Originally I thought my draft for last week’s writing prompt was going to end with, “…to be continued…”. And I was right.

Reflecting on what justice is, is an important thing for all of us to do. And talking about what justice is might seem straightforward at first because we all seem to have similar instincts and innate perceptions about what justice is and what it is not. However, perhaps ironically, justice becomes a lot less straightforward when we view it from the lens of our legal systems…

Musings About What Justice Is and What It Isn’t

I originally intended to complete a short essay about justice for this writing prompt. But so far in my drafting process, all I have are my own musings about justice to share.

In last’s Tuesday’s post, I asked questions about what justice is, and came to the conclusion (at least for now) that there are two types of justice: what we think of as “legal justice” and what we think of as “vigilante justice.”

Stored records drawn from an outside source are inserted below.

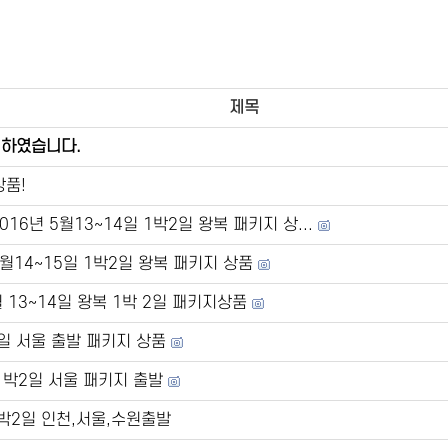
제목
 하였습니다.
상품!
2016년 5월13~14일 1박2일 왕복 패키지 상...
 5월14~15일 1박2일 왕복 패키지 상품
 13~14일 왕복 1박 2일 패키지상품
2일 서울 출발 패키지 상품
 1박2일 서울 패키지 출발
1박2일 인천,서울,수원출발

The most interesting thing to note about both legal justice and vigilante justice is that they both rely on our codified systems of laws in order to be understood and administered— regardless of whether those laws are determined by an official legal system administered by a government, a family system, a religious system, or a cultural system. And the legal codes and laws of each of these systems (which often overlap and intermingle with one another) are determined by those who administer them, which often consists of a select few individuals in relation to the size of any given population.

Recognizing the above state of legal systems ultimately leads one to question whether “legal” systems carrying out “legal” forms of justice can and do coincide with our more innate and learned sense of what justice is. Especially since we all often feel that a particular law or verdict is not fair or just.

Is killing a woman who is accused of committing adultery justice? Is killing a man who killed someone justice? Is incarcerating someone who sold a pound of marijuana justice? Is excommunicating a loved one who discloses they are a homosexual from a religious family justice? Is someone who is sentenced to paying fines, after embezzling a large amount of money and committing widespread fraud, encountering justice? Why and why not? Because that is what our laws dictate? Because that’s what our legal systems order? Because it’s fair?

The Meriam-Webster definition for “justice” includes the words “impartial,” “fair,” and “conformity.” However, conformity does not necessitate fairness. And justice does not necessarily include impartiality if those who administer justice are not or cannot also be treated impartially or fairly.

When we include our more innate sense of human fairness into the overall justice equation (sources for this are also included in last Tuesday’s post), do we really perceive killing a man who has killed someone else as justice? As fair? What about it makes it fair? Does it really balance the scales of justice to kill a man who has killed? Does real justice that includes fairness also include vengeance then?

Does justice equal vengeance and punishment? For every person? For every “illegal” act any person makes, must they be punished? And if so, then why do those who have money and influence on the administration of justice not receive the same treatment or meet the same fates when they commit “illegal” acts, as those who don’t influence its administration? As most of us can agree, intuitively, this doesn’t seem fair. So then, the whole question of fairness within legal systems of justice is called into question again.

The idea that justice equals vengeance is ingrained in many codified legal systems we know and follow and is especially ingrained in our understanding of vigilante justice. In fact, vigilante justice may not exist at all if it weren’t for superheroes wanting to exact vengeance.

But justice is not always about vengeance. It is simply not true that every person who wants justice also wants vengeance. Or that our legal systems always insist on vengeance. And unfortunately, as most of us can intuit, justice is not always about fairness for a multitude of reasons (some of which are mentioned above). Some convicts get lighter sentences than others or are released from prison sooner than others. Some murderers are sentenced to death row while others are not. And so on…

Both intuitively and according to our own legal systems, it seems that what justice is really about is: accountability. I believe, intuitively, that’s what most of us want when we seek justice: accountability. We feel an injustice occurs when those who have committed wrongs, whether those wrongs are officially recognized by our legal systems or not, are not held accountable for their actions. And we deem it unfair that those who commit wrongs are never fully held accountable.

I am still reflecting on how justice should be administered, especially since there are so many cases and magnitudes of injustice to consider. And I’m still thinking about who is and should be responsible for administering justice… But I do know that most, if not all, instances of justice should require accountability. And it seems impossible that any scale of justice can be balanced without appropriate accountability.

Initial Musings: Justice Is About …

Succinctly put, here are my initial musings about justice in bullet-point format:

  • Justice is determined by those select individuals within a legal system who codify and administer it.
  • Legal justice entails conformity and punishment.
  • Vigilante justice is also determined by legal systems.
  • Justice often entails vengeance, especially vigilante justice, but not always.
  • Our sense of justice may or may not align with our more innate sense of fairness.
  • Our sense of justice doesn’t always align with what our legal justice systems decide is just.
  • Justice seems, more often than not, to entail the need for accountability.

At the end of the day, what I find true and ironic about our understanding of justice is that it is determined and administered by legal systems that do not always include or necessitate justice itself.